Nos comentários, seguidores acham uma beleza. Entendem que Pedrinho está feliz, sendo bem tratado e enchendo a pança com comidas deliciosas. O problema é que Pedrinho é um macaco-prego (Sapajus libidinosus) oriundo do tráfico de animais, e a dieta da vovó resultou em desnutrição e colesterol alto.

Em vídeos compartilhados no TikTok, o macaco-prego é alimentado com Coca-Cola, sorvete, maionese e outros ultraprocessados(Foto: Reprodução / TikTok)
Foto: Reprodução / TikTok Em vídeos compartilhados no TikTok, o macaco-prego é alimentado com Coca-Cola, sorvete, maionese e outros ultraprocessados

O macaco-prego foi apreendido pelo Batalhão de Polícia do Meio Ambiente do Ceará no final de fevereiro, após confirmar que o suposto documento de compra legal do animal era falso.

No Brasil, há somente um criadouro legal de macacos-pregos e saguis. Ele está localizado em Santa Catarina, mas a nota fiscal da cearense indicava o nome de um suposto criadouro do Rio de Janeiro. No entanto, a chave de acesso da nota fiscal era de Quixelô (CE).

Segundo a Secretaria da Segurança Pública e Defesa Social (SSPDS/CE), a ação de apreensão e resgate ocorreu após uma denúncia aos policiais militares, informando que alguém na região estaria “criando e comercializando ilegalmente animais silvestres”.

O macaco-prego foi resgatado em Icó, no interior do Ceará, e encaminhado ao Ibama de Pernambuco(Foto: SSPDS / Divulgação)
Foto: SSPDS / Divulgação O macaco-prego foi resgatado em Icó, no interior do Ceará, e encaminhado ao Ibama de Pernambuco

Pedrinho foi recebido pela ONG BiodiverSe, do Cariri cearense, e mais tarde encaminhado ao Centro de Triagem e Reabilitação de Animais Silvestres (Cetras) Tangara, do Ibama de Pernambuco, onde passou por exames médicos.

O laudo emitido pelo órgão no dia 28 de fevereiro de 2025 descreve: “Peso: 1,548 Kg. Em exame físico, foi observado baixo escore corporal e desidratação de 8% com perda de elasticidade cutânea. Em exame bioquímico sérico, foi observado alta taxa de Triglicerídeos.
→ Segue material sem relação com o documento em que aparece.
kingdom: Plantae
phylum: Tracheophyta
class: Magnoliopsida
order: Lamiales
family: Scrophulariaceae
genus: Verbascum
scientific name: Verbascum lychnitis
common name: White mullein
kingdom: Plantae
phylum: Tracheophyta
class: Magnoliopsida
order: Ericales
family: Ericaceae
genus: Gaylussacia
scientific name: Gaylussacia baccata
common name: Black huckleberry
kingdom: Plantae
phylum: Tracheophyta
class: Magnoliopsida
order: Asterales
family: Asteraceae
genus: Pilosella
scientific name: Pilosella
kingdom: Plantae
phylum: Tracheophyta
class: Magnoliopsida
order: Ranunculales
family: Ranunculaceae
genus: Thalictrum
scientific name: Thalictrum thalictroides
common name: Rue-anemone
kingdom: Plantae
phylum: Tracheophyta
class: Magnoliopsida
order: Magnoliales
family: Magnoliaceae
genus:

HDL e VLDL aumentados.”

Significa que Pedrinho, por mais bem alimentado que parecesse ao público, estava desnutrido, desidratado e com colesterol alto.

Além das imagens de Pedro na mesa de exames, demonstrando as condições da pele, pelos, mãos e arcada dentária, o laudo também anexou prints dos vídeos da Vovó das Comidas. Em uma delas, o animal está com as mãos e a boca sujas de chantilly. Em outra, ela vira uma lata de Coca-Cola na boca de Pedro.

“Em achados de patologia clínica, a hipertrigliceridemia está associada à má alimentação caracterizada pelo consumo de alimentos altamente industrializados e de alto teor calórico, e cujos riscos são AVC e doenças cardiovasculares”, descreve o documento médico.

O conjunto de provas materiais e os exames físicos indicavam que Pedrinho tinha suas liberdades feridas. “Deste modo, conclui-se que o indivíduo estava sob condições de maus-tratos”, determina a médica veterinária responsável.

 

As cinco liberdades do bem-estar animal

 

A história de Pedrinho não é um caso isolado. É muito comum macacos resgatados de cativeiros domésticos chegarem aos centros de triagem e reabilitação com desnutrição, colesterol alto e diabetes.

“Muitas vezes o pessoal tem uma visão limitada do que são os maus-tratos”, reflete o médico veterinário Carlos Vinícius Santana, associado à ONG BiodiverSe e pós-graduando em clínica médica e cirurgia de animais silvestres pelo instituto Ates. “A alimentação é uma das bases da saúde do indivíduo.”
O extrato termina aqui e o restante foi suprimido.